Drinking water limits snacking: when you feel hungry, drinking a large glass of water helps you to hold out until the next meal. It gives a feeling of a full stomach and causes an appetite suppressant sensation.
7- Do not skip meals
Skipping meals does not make you lose weight, quite the contrary. If you do lose weight, it will only be temporary and will cause your body to store more food. In addition, if this eating behavior is repeated regularly, it can lead to an increased risk of heart disease and the development of type 2 diabetes.
Skipping breakfast can lead to cravings and snacking in the afternoon as the body seeks to fill the food gap.
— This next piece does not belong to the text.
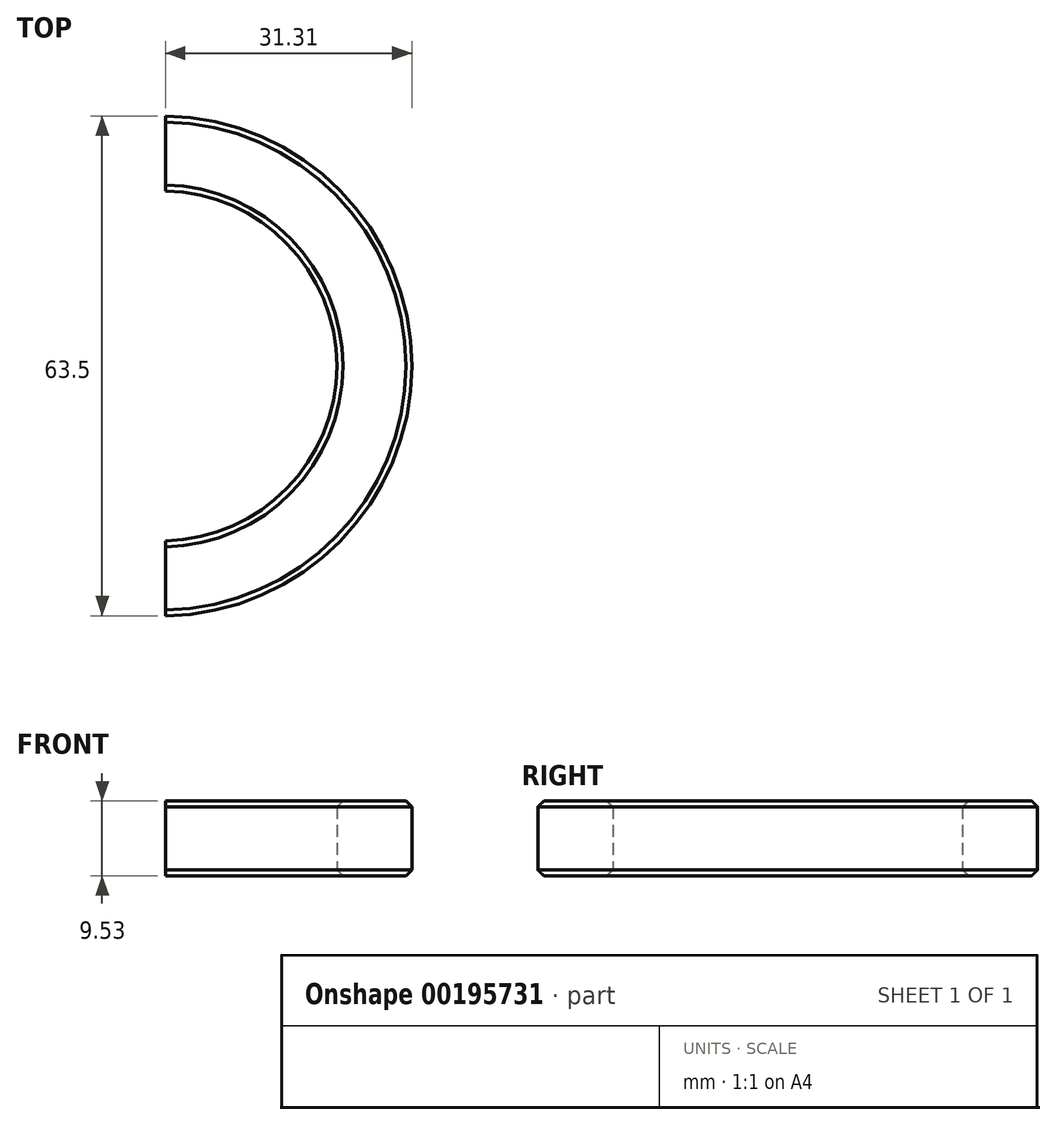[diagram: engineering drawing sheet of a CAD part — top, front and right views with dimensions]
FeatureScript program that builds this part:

The calories consumed at the end of the day are just as many, if not more, because the foods eaten during snacking are high in sugar and fat.
If you don’t have time to eat, plan balanced snacks for the afternoon such as fresh fruit, wholemeal bread, plain dairy products, dried fruit or crudités.
8- Know how to enjoy yourself
Eating without pleasure generates frustration in the long run, which is why draconian diets often fail.
In order to lose weight sustainably, you have to be able to eat foods that you like and that give you pleasure. Whether you like sweet or salty foods, whether it’s chocolate or potato chips, it’s not a matter of eliminating these foods from your diet completely.
No food should be forbidden, on the other hand, foods rich in sugar and fat should be limited and not systematic, they should remain in the pleasure dimension.